Oligocene

Oligocene Epoch (33.9 - 23 MYA)

Copyright 1966, 1975, 1989, 1991, 2000 Peabody Museum of Natural History, Yale University, New Haven, Connecticut, USA; All rights reserved.

An extract from Rudolph F. Zallinger’s mural “The Age of Mammals,” showing reconstructions of Oligocene mammals. From left to right these are the creodont Hyaenodon; the saber toothed nimravid Hoplophoneus; the horse Mesohippus; Subhyracodon, a hornless rhino; Protapirus, an early tapir; the primitive camel Poebrotherium; and the anthracotherid artiodactyl Bothriodon. © Yale University
 

The Oligocene is an important transition from the Eocene, which in many respects was very like the world inhabited by the last of the dinosaurs, to the more recognizably modern world of the Miocene. The beginning of the Oligocene is marked by a sudden decrease in earth's temperature. The Antarctic continent had drifted to its current position at the south pole and a permanent ice cap had started to form. Open plains and deserts became more common and grasslands began to spread. A vast inland sea that had once separated Europe and Asia dried up and increased ease of movement of animals meant that the faunas of the two continents became very similar.

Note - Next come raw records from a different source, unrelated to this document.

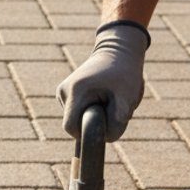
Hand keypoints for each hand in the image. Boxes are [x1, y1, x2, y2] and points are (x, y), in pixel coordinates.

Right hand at [57, 23, 147, 141]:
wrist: (118, 51)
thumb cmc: (125, 74)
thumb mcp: (127, 98)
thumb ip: (117, 122)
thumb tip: (105, 139)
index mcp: (76, 91)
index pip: (71, 128)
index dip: (87, 133)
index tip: (104, 125)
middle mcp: (64, 91)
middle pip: (72, 124)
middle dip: (91, 123)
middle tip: (111, 108)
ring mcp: (62, 91)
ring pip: (74, 118)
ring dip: (91, 116)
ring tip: (107, 99)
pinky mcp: (65, 92)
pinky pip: (75, 111)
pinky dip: (88, 110)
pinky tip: (100, 97)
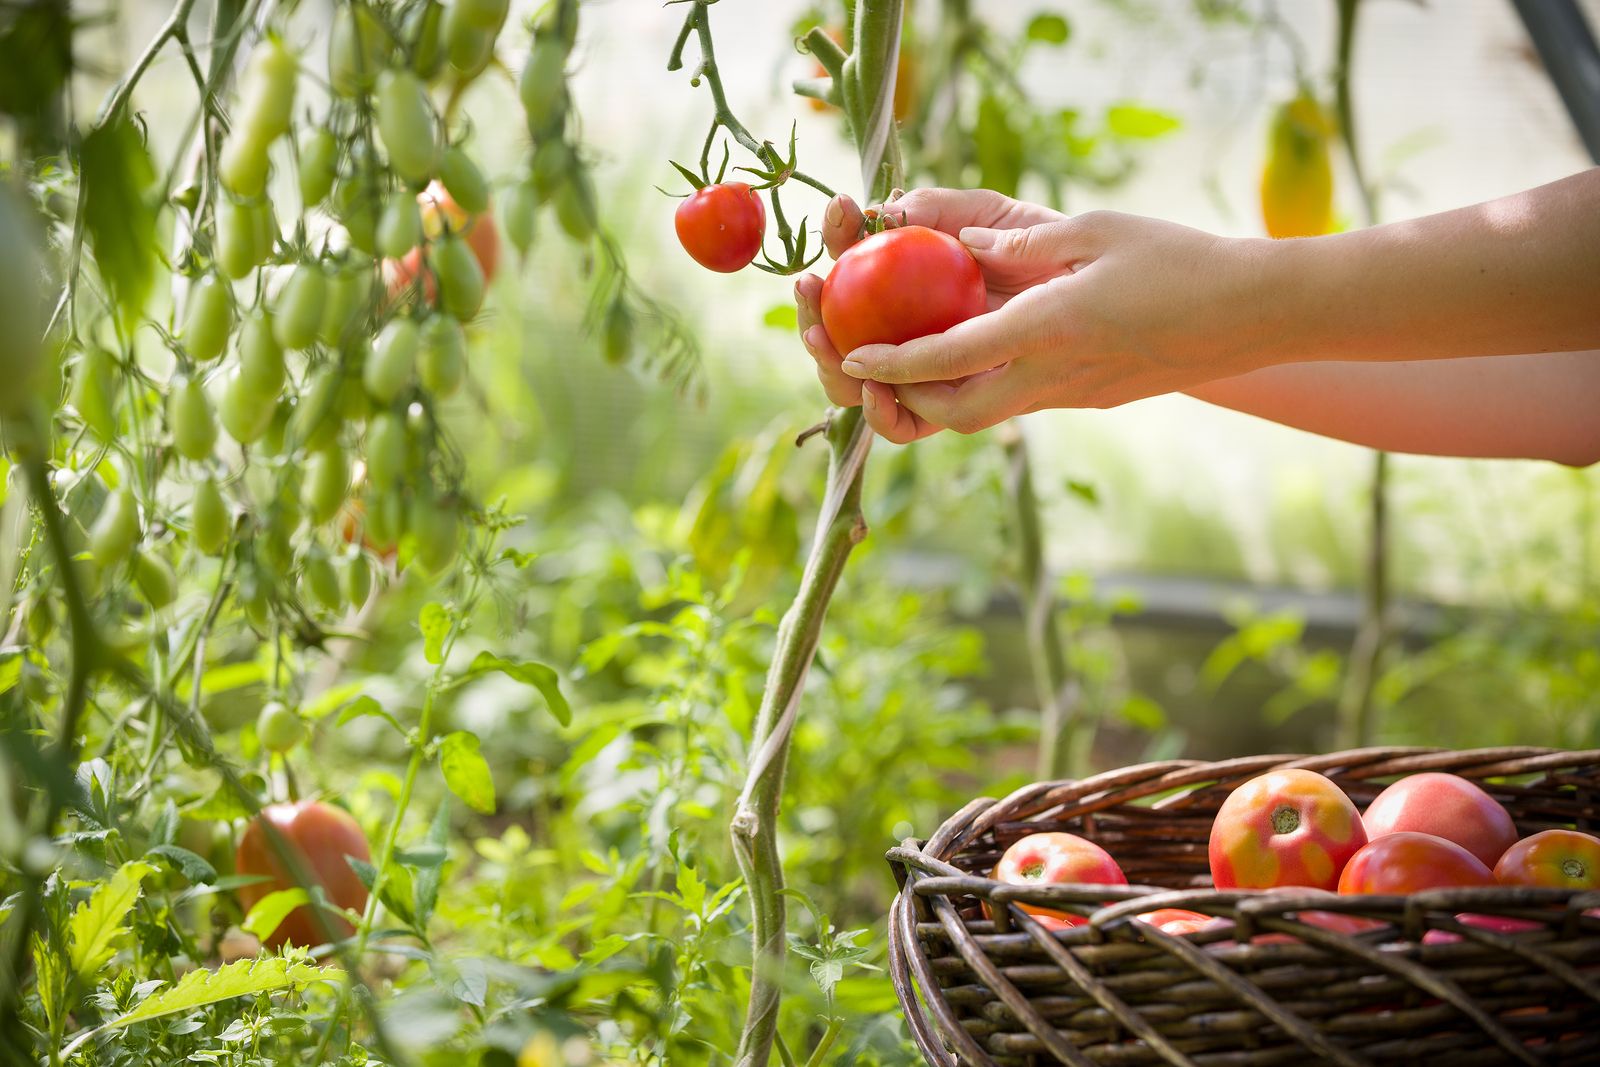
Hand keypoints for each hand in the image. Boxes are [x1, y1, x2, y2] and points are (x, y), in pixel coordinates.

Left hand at [795, 187, 1267, 441]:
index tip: (852, 357)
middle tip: (872, 367)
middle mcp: (1053, 377)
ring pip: (984, 416)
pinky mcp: (1088, 399)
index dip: (892, 362)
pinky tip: (970, 351)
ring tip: (908, 361)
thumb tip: (968, 243)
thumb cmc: (1183, 261)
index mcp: (1049, 330)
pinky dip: (980, 386)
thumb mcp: (1098, 231)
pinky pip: (1017, 402)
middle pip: (954, 415)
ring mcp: (1072, 396)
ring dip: (939, 398)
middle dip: (904, 401)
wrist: (1255, 315)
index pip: (949, 358)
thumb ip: (1026, 238)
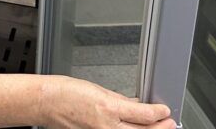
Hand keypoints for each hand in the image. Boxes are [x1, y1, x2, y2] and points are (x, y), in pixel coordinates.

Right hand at [43, 76, 174, 128]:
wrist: (46, 103)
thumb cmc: (66, 93)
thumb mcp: (99, 89)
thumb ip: (121, 100)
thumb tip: (137, 105)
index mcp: (109, 108)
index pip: (144, 115)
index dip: (160, 112)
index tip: (165, 110)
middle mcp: (107, 127)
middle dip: (160, 127)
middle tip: (169, 122)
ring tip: (158, 127)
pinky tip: (134, 128)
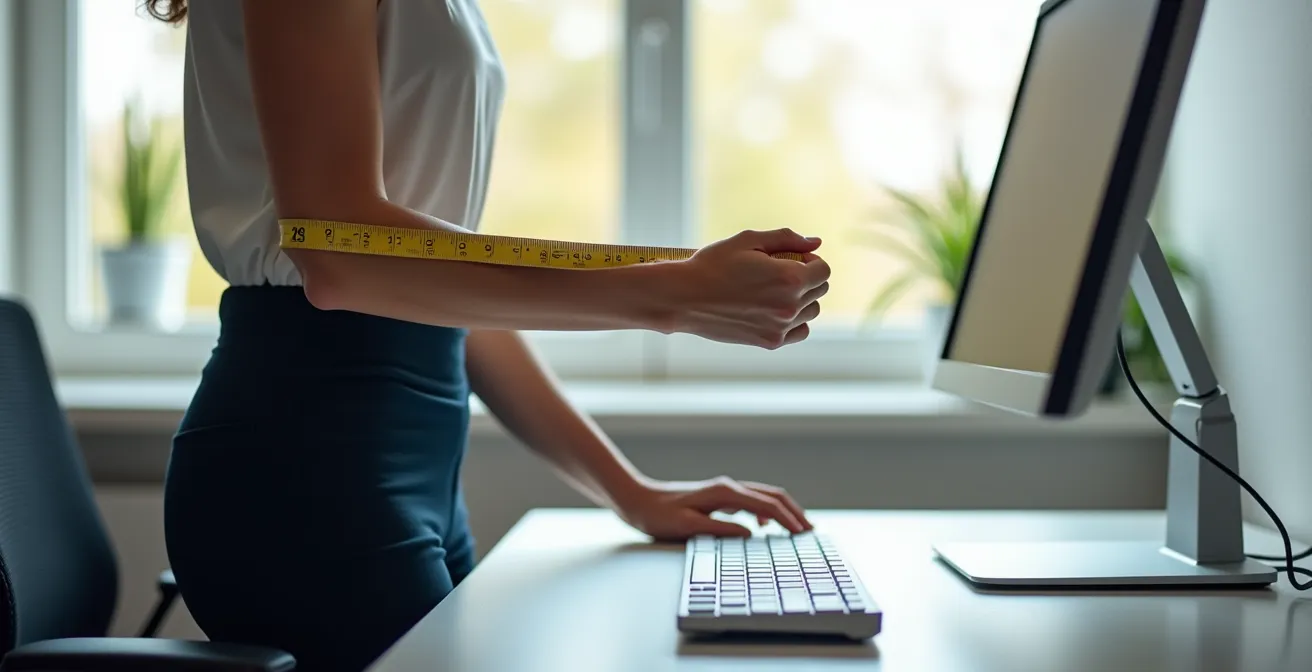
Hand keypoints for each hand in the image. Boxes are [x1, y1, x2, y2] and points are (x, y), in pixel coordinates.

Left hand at [614, 476, 813, 541]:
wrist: (637, 499)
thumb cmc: (657, 515)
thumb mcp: (687, 527)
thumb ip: (719, 531)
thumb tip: (750, 536)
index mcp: (725, 493)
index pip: (767, 505)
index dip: (789, 520)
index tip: (804, 535)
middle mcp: (728, 487)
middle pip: (772, 495)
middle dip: (794, 513)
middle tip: (811, 532)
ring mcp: (724, 490)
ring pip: (764, 496)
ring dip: (783, 511)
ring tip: (797, 529)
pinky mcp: (718, 496)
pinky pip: (751, 501)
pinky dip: (766, 511)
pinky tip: (765, 527)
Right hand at [670, 229, 830, 348]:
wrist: (683, 298)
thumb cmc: (713, 264)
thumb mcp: (749, 241)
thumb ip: (787, 239)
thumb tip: (816, 242)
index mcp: (790, 277)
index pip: (824, 271)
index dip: (811, 260)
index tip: (791, 258)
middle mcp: (790, 305)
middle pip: (819, 290)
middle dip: (806, 277)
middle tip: (777, 272)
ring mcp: (781, 327)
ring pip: (811, 312)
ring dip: (801, 299)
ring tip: (772, 291)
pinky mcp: (770, 342)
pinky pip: (799, 332)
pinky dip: (794, 321)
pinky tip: (773, 310)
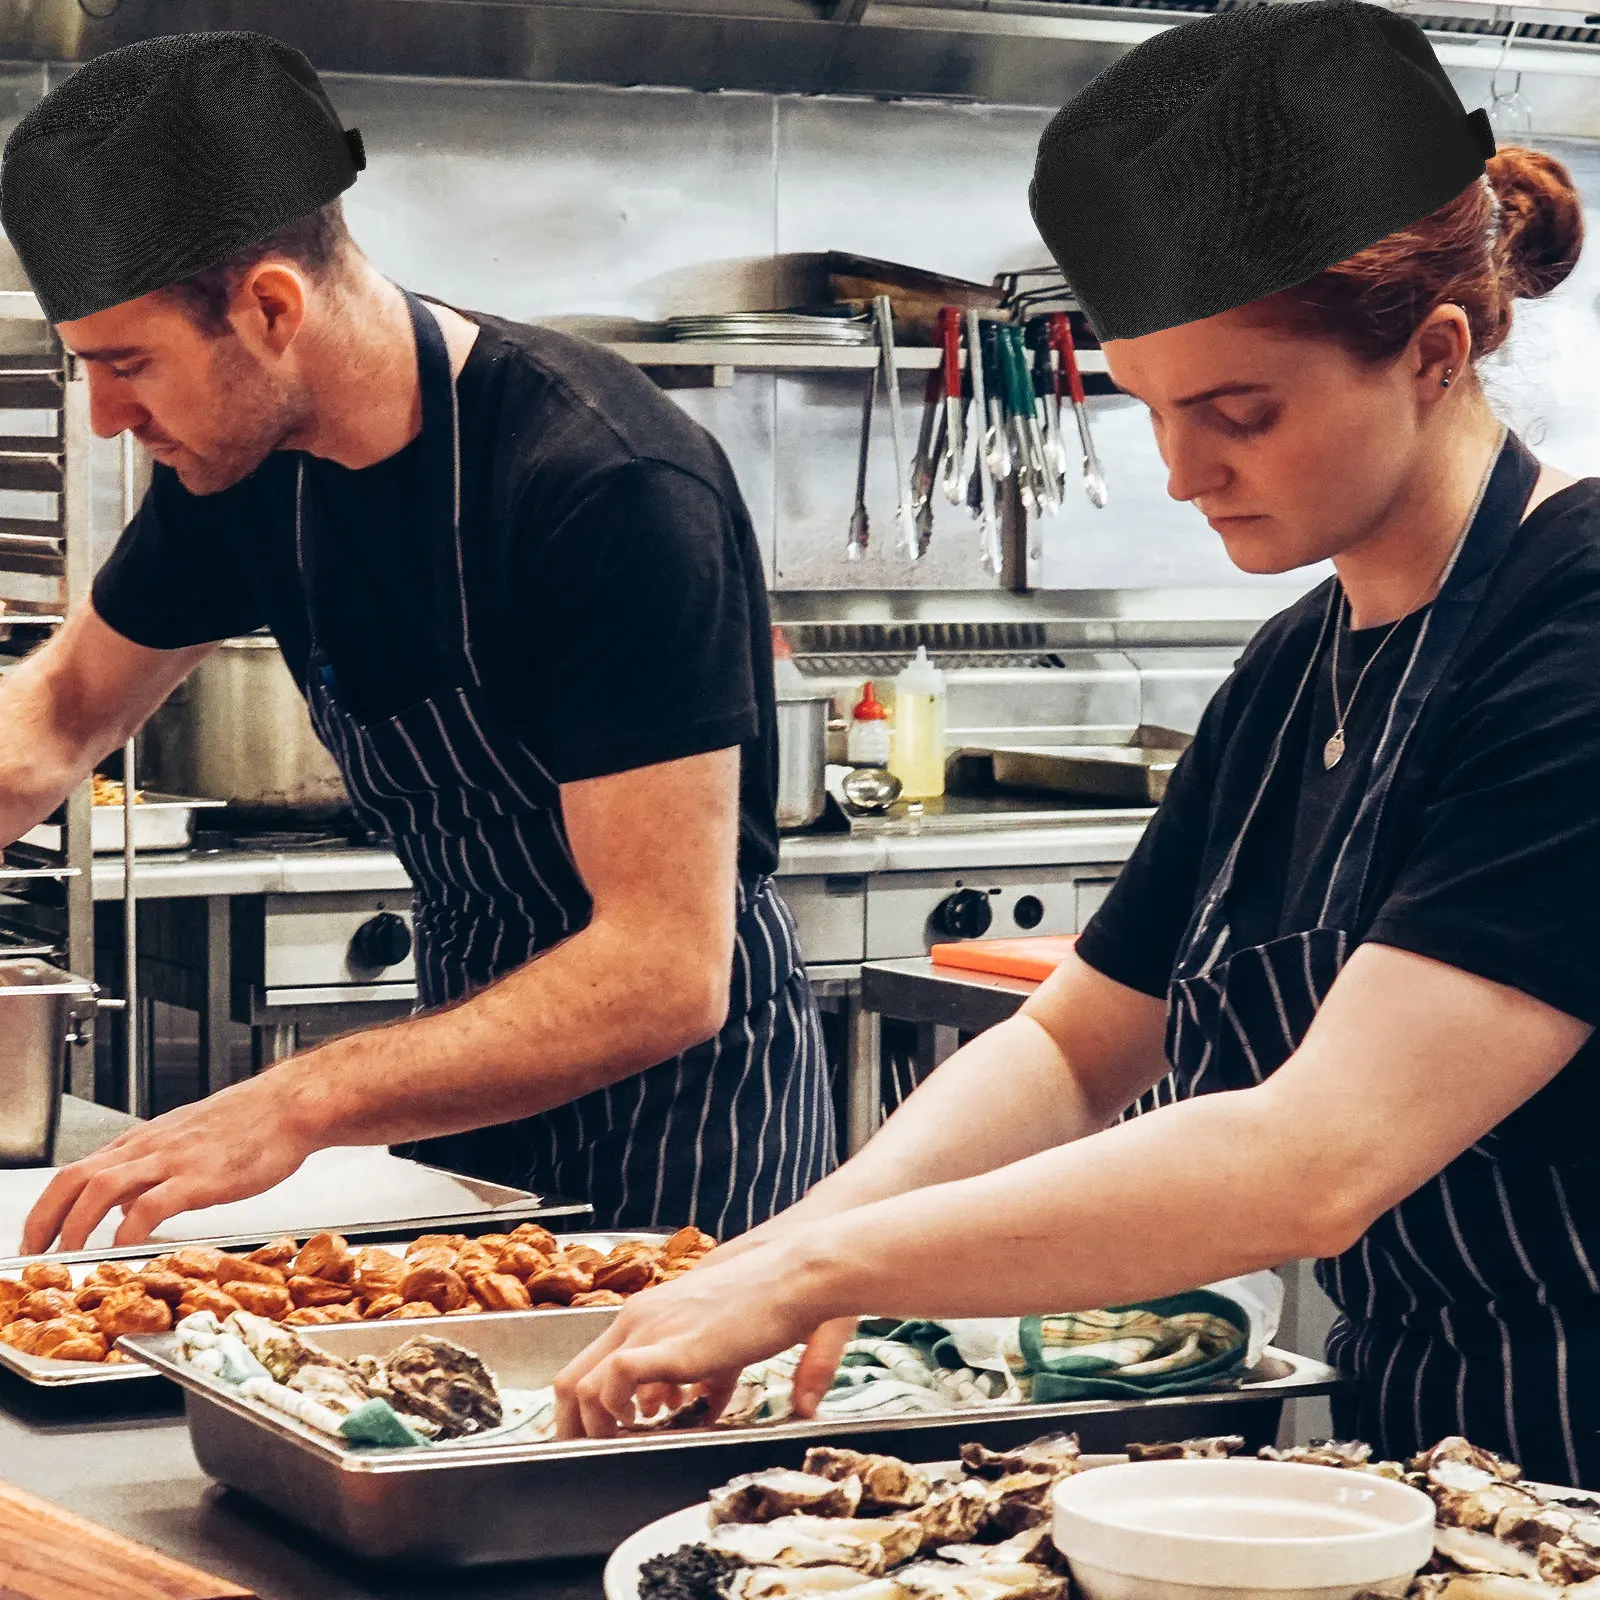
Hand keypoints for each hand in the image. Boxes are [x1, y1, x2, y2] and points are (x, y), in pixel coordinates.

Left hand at [22, 1075, 319, 1252]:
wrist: (291, 1105)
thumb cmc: (251, 1123)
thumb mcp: (190, 1142)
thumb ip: (153, 1173)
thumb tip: (128, 1210)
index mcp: (144, 1141)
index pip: (77, 1171)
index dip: (47, 1207)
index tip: (36, 1238)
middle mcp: (149, 1147)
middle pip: (74, 1178)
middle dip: (45, 1219)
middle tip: (33, 1253)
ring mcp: (172, 1160)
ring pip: (102, 1189)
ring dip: (76, 1226)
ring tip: (69, 1256)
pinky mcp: (200, 1177)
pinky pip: (152, 1206)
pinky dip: (130, 1230)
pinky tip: (126, 1248)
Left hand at [553, 1232, 855, 1437]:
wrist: (795, 1275)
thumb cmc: (768, 1303)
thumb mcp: (724, 1346)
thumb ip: (705, 1376)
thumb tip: (697, 1405)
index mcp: (647, 1313)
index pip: (588, 1363)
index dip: (585, 1408)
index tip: (598, 1437)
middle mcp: (637, 1317)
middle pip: (571, 1378)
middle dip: (575, 1427)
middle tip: (593, 1456)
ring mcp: (649, 1328)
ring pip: (582, 1385)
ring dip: (594, 1427)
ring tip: (619, 1447)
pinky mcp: (669, 1345)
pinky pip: (615, 1380)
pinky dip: (617, 1411)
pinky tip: (644, 1425)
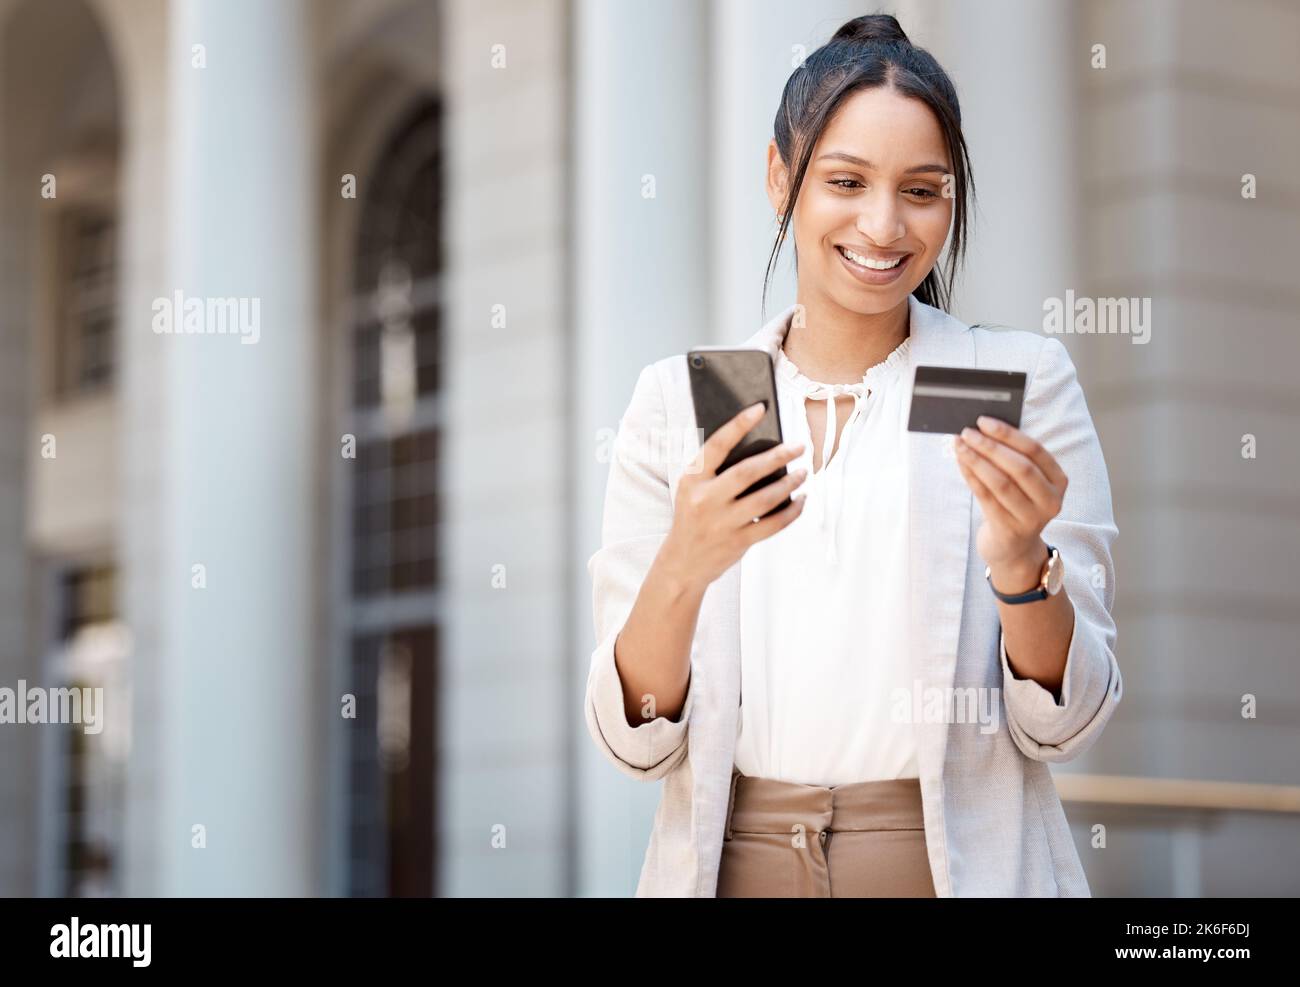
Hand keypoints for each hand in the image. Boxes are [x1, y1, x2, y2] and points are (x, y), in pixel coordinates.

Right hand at [658, 402, 807, 593]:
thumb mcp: (692, 489)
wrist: (681, 563)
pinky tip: (801, 499)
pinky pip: (773, 524)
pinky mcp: (738, 542)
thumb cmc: (693, 516)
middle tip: (799, 446)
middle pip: (747, 472)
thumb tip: (761, 447)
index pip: (717, 446)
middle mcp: (705, 500)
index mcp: (692, 479)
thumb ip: (716, 471)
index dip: (738, 425)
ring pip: (765, 499)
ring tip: (803, 472)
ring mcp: (722, 523)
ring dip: (789, 484)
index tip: (760, 408)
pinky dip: (792, 511)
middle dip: (777, 457)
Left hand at [954, 415, 1067, 576]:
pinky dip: (971, 477)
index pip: (1035, 451)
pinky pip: (986, 498)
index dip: (1008, 434)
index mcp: (1058, 481)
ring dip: (976, 460)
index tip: (983, 421)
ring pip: (1001, 483)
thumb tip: (983, 428)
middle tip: (967, 432)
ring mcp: (1031, 519)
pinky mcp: (1009, 531)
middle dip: (990, 446)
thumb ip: (1013, 457)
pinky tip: (961, 463)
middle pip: (1019, 467)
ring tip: (959, 446)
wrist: (1013, 548)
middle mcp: (1050, 501)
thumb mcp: (1025, 482)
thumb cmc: (1016, 503)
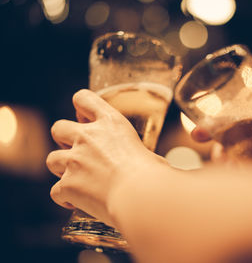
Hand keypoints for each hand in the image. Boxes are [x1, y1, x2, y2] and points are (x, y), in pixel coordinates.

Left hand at [46, 89, 165, 225]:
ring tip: (78, 179)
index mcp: (111, 123)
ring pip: (51, 159)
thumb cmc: (152, 175)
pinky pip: (56, 191)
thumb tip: (149, 164)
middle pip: (58, 128)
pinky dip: (66, 197)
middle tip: (79, 153)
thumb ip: (138, 153)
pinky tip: (78, 202)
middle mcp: (88, 137)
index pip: (83, 99)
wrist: (140, 196)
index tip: (84, 118)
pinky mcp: (67, 184)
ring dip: (62, 169)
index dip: (81, 108)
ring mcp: (74, 161)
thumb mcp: (148, 151)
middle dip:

The Oligocene represents a low-point in the overall diversity of mammalian species, partly due to continued global cooling and reduced endemism. Some perissodactyls, such as brontotheres, went extinct although rhinos, tapirs, and horses all survived through the Oligocene. The hornless rhino Indricotherium, from the Oligocene of Central Asia, was the largest land mammal ever. However, the Oligocene is also the period when artiodactyls, including oreodonts, camels, and the early ancestors of deer and cattle, became far more common than perissodactyls. The White River Badlands of Wyoming, Nebraska, and South Dakota, which are famous for their late Eocene mammal fossils, also contain the best fossil record of Oligocene mammals in North America.